Exercise instructions: Look through the records below for lines containing the string "CROSS", and report how many there are, nothing else.

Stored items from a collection

- Opening Delimiter -

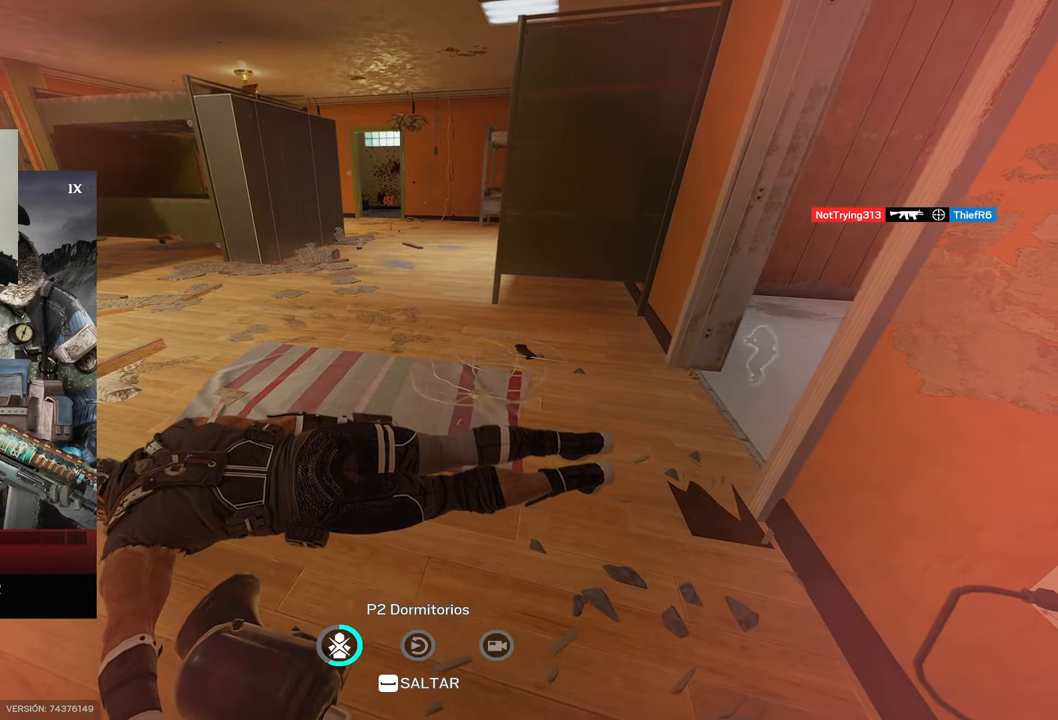
{"keys": [], "mouse": [], "events": []}
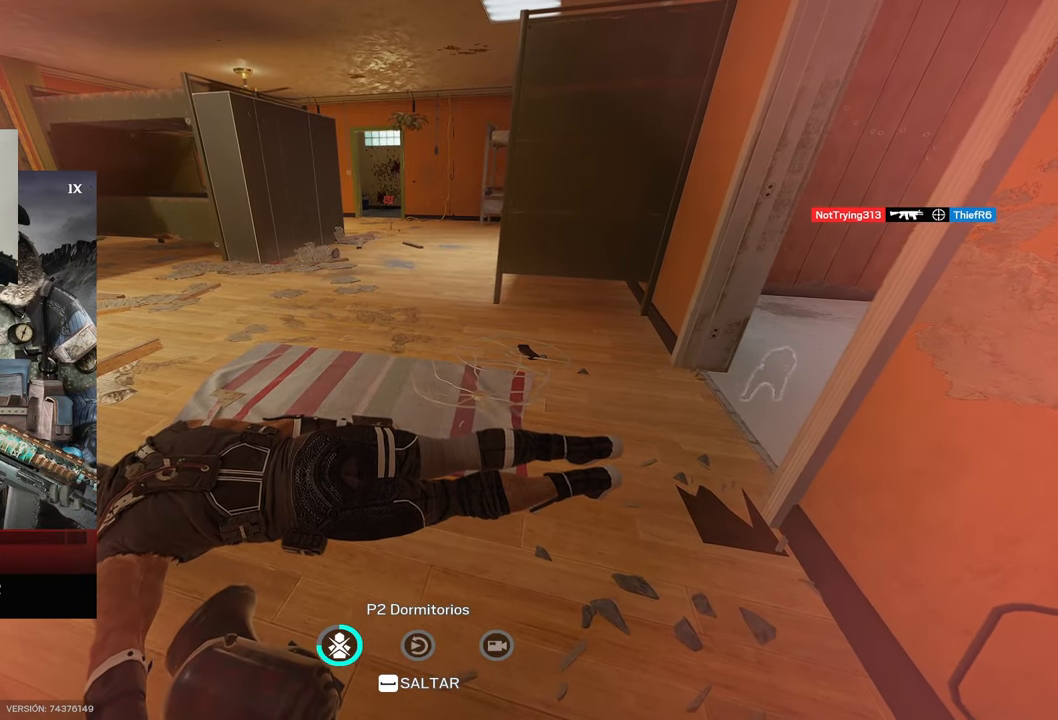
{"keys": [], "mouse": [], "events": []}
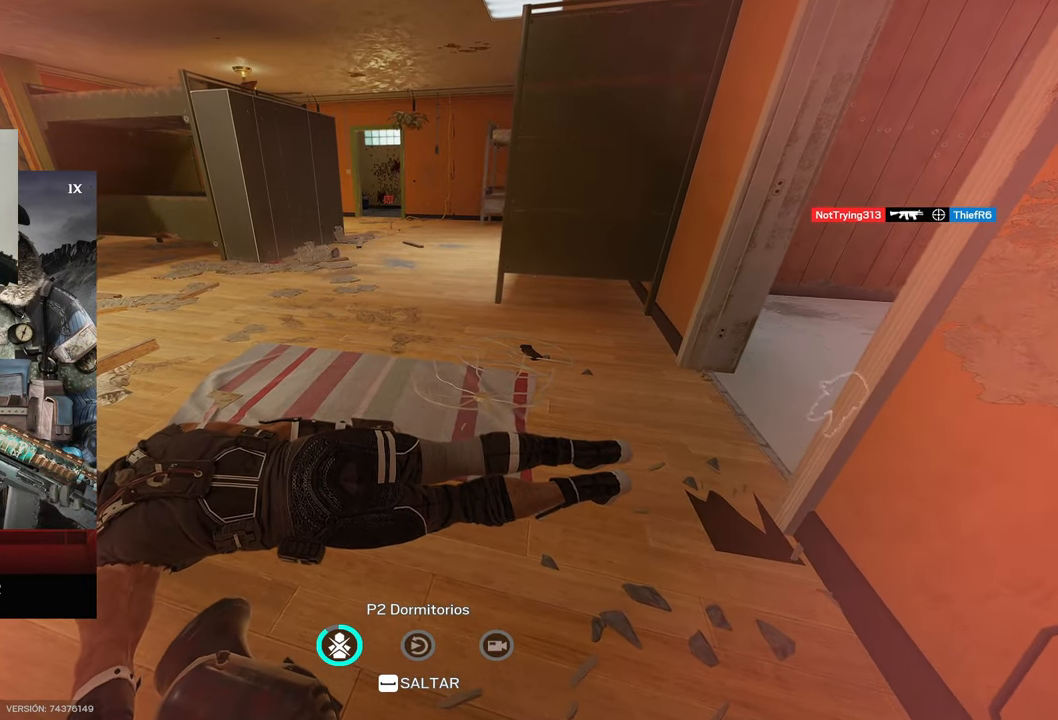
{"keys": [], "mouse": [], "events": []}
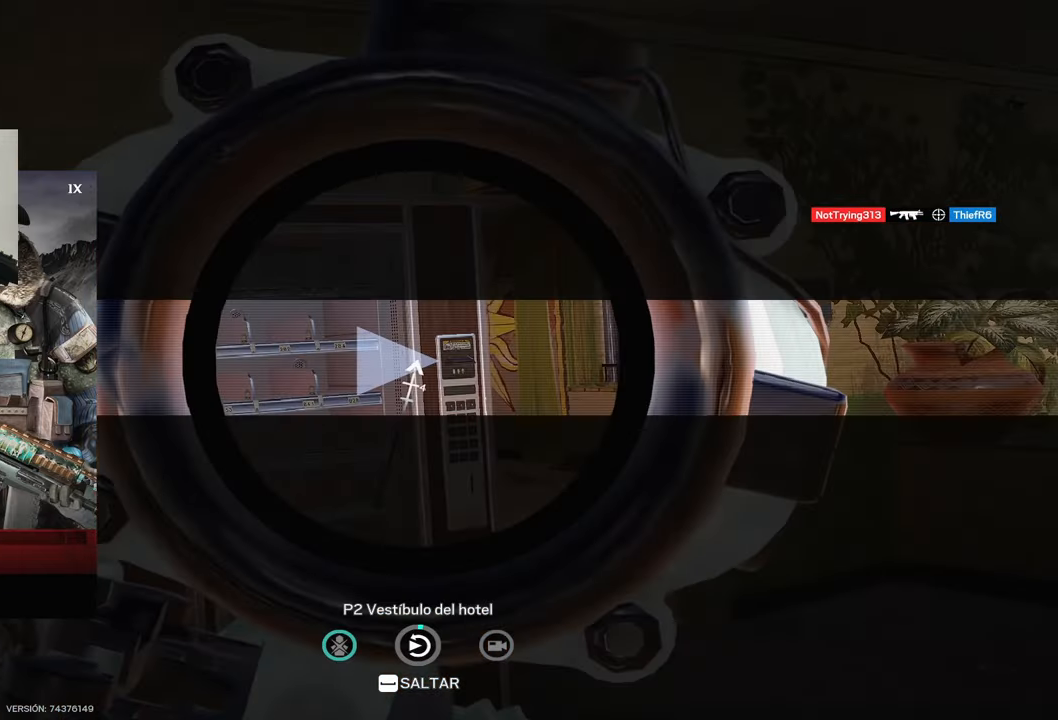
{"keys": ["shift", "w"], "mouse": [], "events": [[167, "d", "down"], [167, "shift", "down"], [167, "w", "down"], [434, "d", "up"]]}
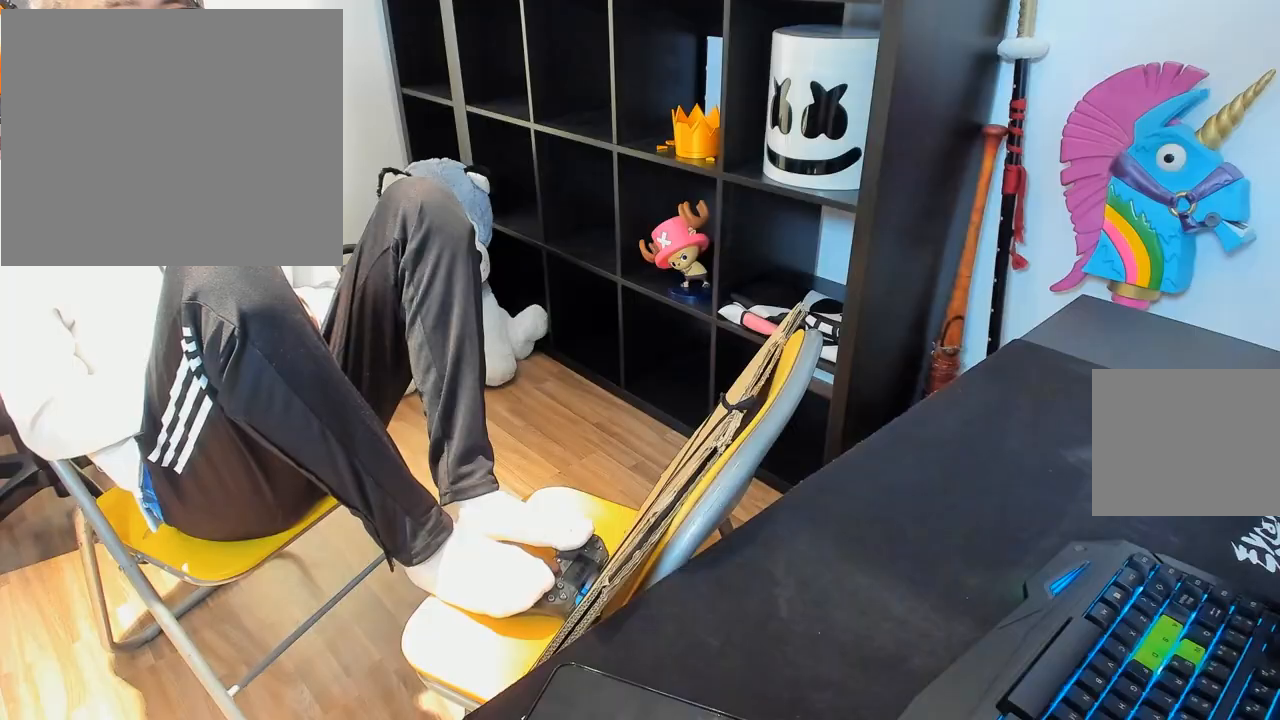
Gameplay with a controller (PlayStation layout); each line is a JSON object with the inputs held at the frame after it. "events" lists button and stick changes between this image and that frame as [ms after this image, input, new state], when the widget could be followed in between.
{"buttons": ["CROSS"], "left_stick": "up-left", "right_stick": "left", "events": [[33, "CROSS", "down"], [100, "right_stick", "left"], [200, "CROSS", "up"], [267, "right_stick", "center"], [400, "right_stick", "left"], [433, "CROSS", "down"]]}
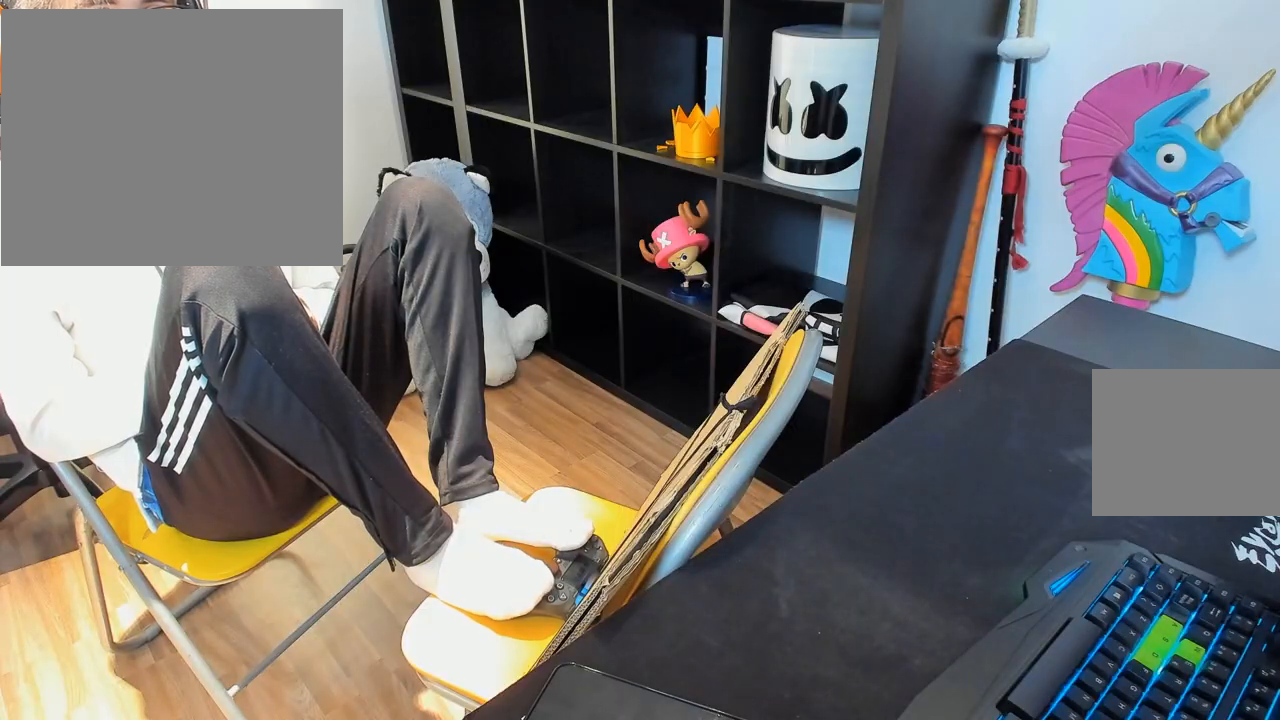
{"buttons": [], "left_stick": "up-left", "right_stick": "center", "events": [[300, "CROSS", "up"], [467, "right_stick", "center"]]}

- Closing Delimiter -

Answer for the task: 2